With things like ginger and taro and sunchokes, you can plant what you buy at the grocery store, just make sure that when you are buying it that you get ones that are firm and have a nub that is about ready to put forth a shoot.
I got mine from friends. If there are permie type gardeners in your area, they may have plenty of sunchokes. I've got loads of them. Don't plant them unless you're sure you want them there forever. Where are you located?

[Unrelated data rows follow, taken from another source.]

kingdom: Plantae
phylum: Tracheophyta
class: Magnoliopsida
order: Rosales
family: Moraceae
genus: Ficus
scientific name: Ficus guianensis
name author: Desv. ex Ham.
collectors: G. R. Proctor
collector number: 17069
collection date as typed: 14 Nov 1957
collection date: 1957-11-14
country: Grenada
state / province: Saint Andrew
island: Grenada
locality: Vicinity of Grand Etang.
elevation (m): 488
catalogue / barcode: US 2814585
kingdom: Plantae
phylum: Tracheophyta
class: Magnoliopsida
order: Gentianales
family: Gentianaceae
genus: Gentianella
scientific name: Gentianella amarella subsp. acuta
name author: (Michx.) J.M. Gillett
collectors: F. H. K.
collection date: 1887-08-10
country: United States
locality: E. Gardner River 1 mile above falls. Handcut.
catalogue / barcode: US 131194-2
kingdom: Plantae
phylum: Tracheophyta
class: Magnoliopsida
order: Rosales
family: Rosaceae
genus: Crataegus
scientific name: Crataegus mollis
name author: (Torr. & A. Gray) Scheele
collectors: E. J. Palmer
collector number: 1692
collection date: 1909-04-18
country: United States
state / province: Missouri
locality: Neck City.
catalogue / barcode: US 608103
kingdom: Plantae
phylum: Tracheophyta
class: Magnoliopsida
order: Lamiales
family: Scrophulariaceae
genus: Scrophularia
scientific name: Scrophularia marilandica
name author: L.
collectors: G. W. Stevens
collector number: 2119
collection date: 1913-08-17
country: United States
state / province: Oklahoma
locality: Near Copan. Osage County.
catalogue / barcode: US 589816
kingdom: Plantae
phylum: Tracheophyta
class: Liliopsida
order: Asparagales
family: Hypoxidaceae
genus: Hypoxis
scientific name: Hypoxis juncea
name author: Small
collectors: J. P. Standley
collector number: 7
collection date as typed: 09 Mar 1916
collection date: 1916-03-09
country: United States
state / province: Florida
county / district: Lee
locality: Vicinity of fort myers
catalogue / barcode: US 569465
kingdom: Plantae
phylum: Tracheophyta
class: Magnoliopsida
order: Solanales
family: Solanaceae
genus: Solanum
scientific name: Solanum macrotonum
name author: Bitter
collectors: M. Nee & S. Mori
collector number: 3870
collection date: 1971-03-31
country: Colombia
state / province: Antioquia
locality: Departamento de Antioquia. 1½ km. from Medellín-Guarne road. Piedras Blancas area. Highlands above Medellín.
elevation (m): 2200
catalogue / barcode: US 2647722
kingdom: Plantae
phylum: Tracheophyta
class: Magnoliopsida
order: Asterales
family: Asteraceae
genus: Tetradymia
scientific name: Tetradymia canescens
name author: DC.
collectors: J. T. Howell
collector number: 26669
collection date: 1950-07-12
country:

Comfrey grows easily when it's divided.
You know what's really fun? This spring we had a seed swap party. people brought seeds and tubers and just shared the heck out of them. It was great, and I look forward to doing it again. If you don't have a friend who gardens near you, buy the plants and make lots of gardeny friends. then next year or the year after have a party and share your sunchokes and comfrey.
Location: In a rain shadow - Fremont County, Southern CO
posted 7 years ago
we bought jerusalem artichockes at the grocery store and planted them.
we planted about 8 last year, and we harvested about 50-60 new tubers to plant elsewhere at the end of the year.
we are using them as a wind break / screen.
http://www.cloud9farms.com/ - Southern Colorado - Zone 5 (-19*f) - 5300ft elevation - 12in rainfall plus irrigation rights
Dairy cows, "hair" sheep, Kune Kune pigs, chickens, guineas and turkeys
Location: Eastern PA
posted 7 years ago
Thanks. I will probably end up buying them off of a website. I love the idea of a root/seed swap gathering in spring. Right now, I am so new to this I have no friends or community who do the same thing. I've tried meet-up for my area, but with no success.
@Matu- how did you establish and make your network of friends with similar interests?
That's a good question. It's taken me a bit to think of the answer.
I grew up in the city/suburbs and moved to this town for college and never wanted to leave. More beaches, woods and farms. So I've been here for nearly two decades. Meeting people is cumulative, sometimes you meet one person and get invited to a party and then there are all these great people at the party!
I belong to our local food co-op where I've met farmers, herbalists, activists, all sorts of folks. I volunteered then worked there for a while too, and met a ton of customers.
I met a farmer there who was using the co-op as a drop off place for his CSA, joined the CSA, volunteered for the CSA, then worked for him on his farm. I met his best friend on that farm and married him!
About nine years ago I joined the local Unitarian Universalist congregation and met so many great people. One of my favorite gardeners of all time went there, and she has since passed away. Lots of nice people, mostly atheists who love music and plants and animals.
Plus going to the farmers markets. When I moved here there was one measley scrawny one, for six months of the year. Now there are more than I can count, on different days of the week, and two year round ones. You can chat farmers up at the markets, while they're not waiting on other folks. I have learned a lot asking questions and listening to answers. Ironically, my favorite farmers out of all of them were there at that scrawny market back before local was a thing.
It's taken me a while but I really feel a connection to my community here. I do have a friend who is a more recent transplant but a real go getter. She knew everyone by the time she'd been here three years. She has a potluck party just for farmers twice a year. It's wonderful! I felt lucky to be in her inner circle, that was a smart move on her part.
The sharing economy is where it's at. Good hard working people sharing things, help, food and company. I give what I can and I get back much more than I put in.